Coronaviruses belong to the Coronaviridae family in the Nidovirales order. Corona represents crown-like spikes on the outer surface of the virus; thus, it was named as a coronavirus. Coronaviruses are minute in size (65–125 nm in diameter) and contain a single-stranded RNA as a nucleic material, size ranging from 26 to 32kbs in length (Fig. 1). The subgroups of coronaviruses family are alpha (α), beta (β), gamma (γ) and delta (δ) coronavirus. The severe acute respiratory syndrome coronavirus (SARS-CoV), H5N1 influenza A, H1N1 2009 and Middle East respiratory syndrome coronavirus (MERS-CoV) cause acute lung injury (ALI) and acute respiratory distress syndrome (ARDS) which leads to pulmonary failure and result in fatality. These viruses were thought to infect only animals until the world witnessed a severe acute respiratory syndrome (SARS) outbreak caused by SARS-CoV, 2002 in Guangdong, China. Only a decade later, another pathogenic coronavirus, known as Middle East respiratory syndrome coronavirus (MERS-CoV) caused an endemic in Middle Eastern countries.

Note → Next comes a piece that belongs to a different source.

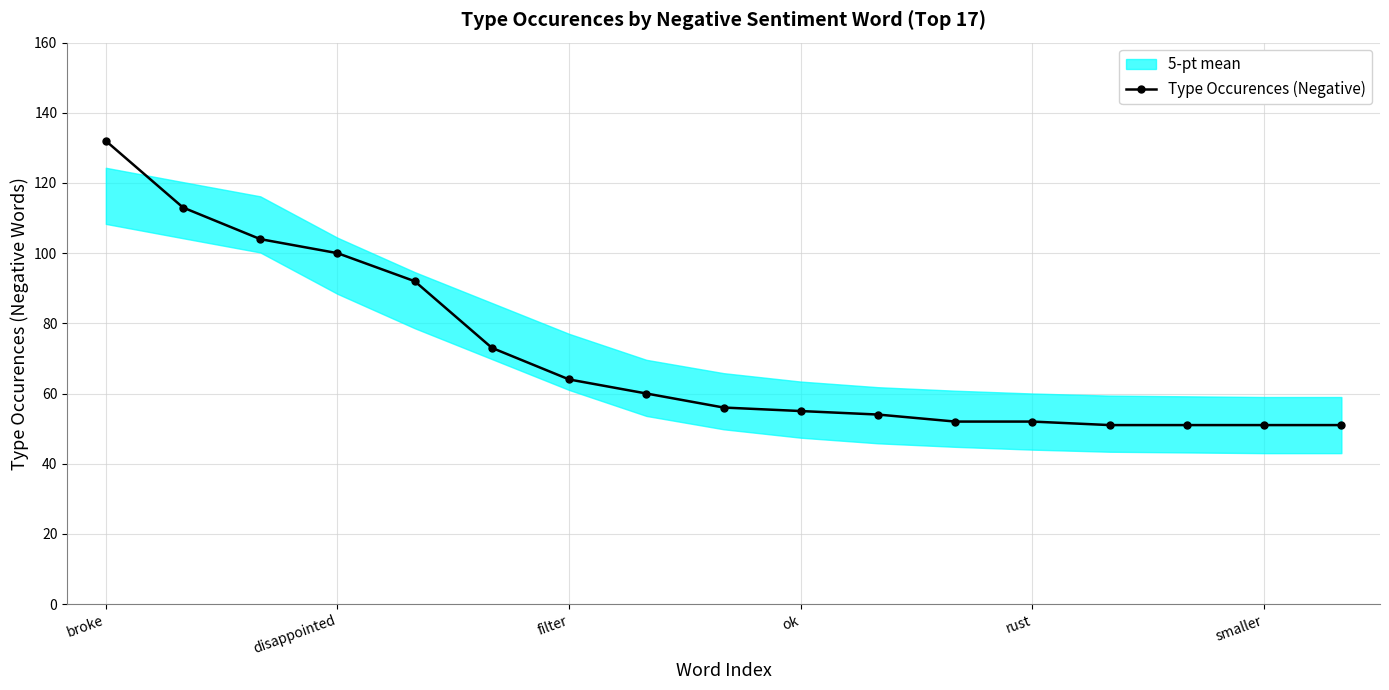

The Type Occurences (Negative) series shows 76 at ok. True or false?

False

Recently at the end of 2019, Wuhan an emerging business hub of China experienced an outbreak of a novel coronavirus that killed more than eighteen hundred and infected over seventy thousand individuals within the first fifty days of the epidemic. This virus was reported to be a member of the β group of coronaviruses. The novel virus was named as Wuhan coronavirus or 2019 novel coronavirus (2019-nCov) by the Chinese researchers. The International Committee on Taxonomy of Viruses (ICTV) named the virus as SARS-CoV-2 and the disease as COVID-19,,. In the history, SRAS-CoV (2003) infected 8098 individuals with mortality rate of 9%, across 26 contries in the world, on the other hand, novel corona virus (2019) infected 120,000 induviduals with mortality rate of 2.9%, across 109 countries, till date of this writing. It shows that the transmission rate of SARS-CoV-2 is higher than SRAS-CoV and the reason could be genetic recombination event at S protein in the RBD region of SARS-CoV-2 may have enhanced its transmission ability. In this review article, we discuss the origination of human coronaviruses briefly. We further discuss the associated infectiousness and biological features of SARS and MERS with a special focus on COVID-19.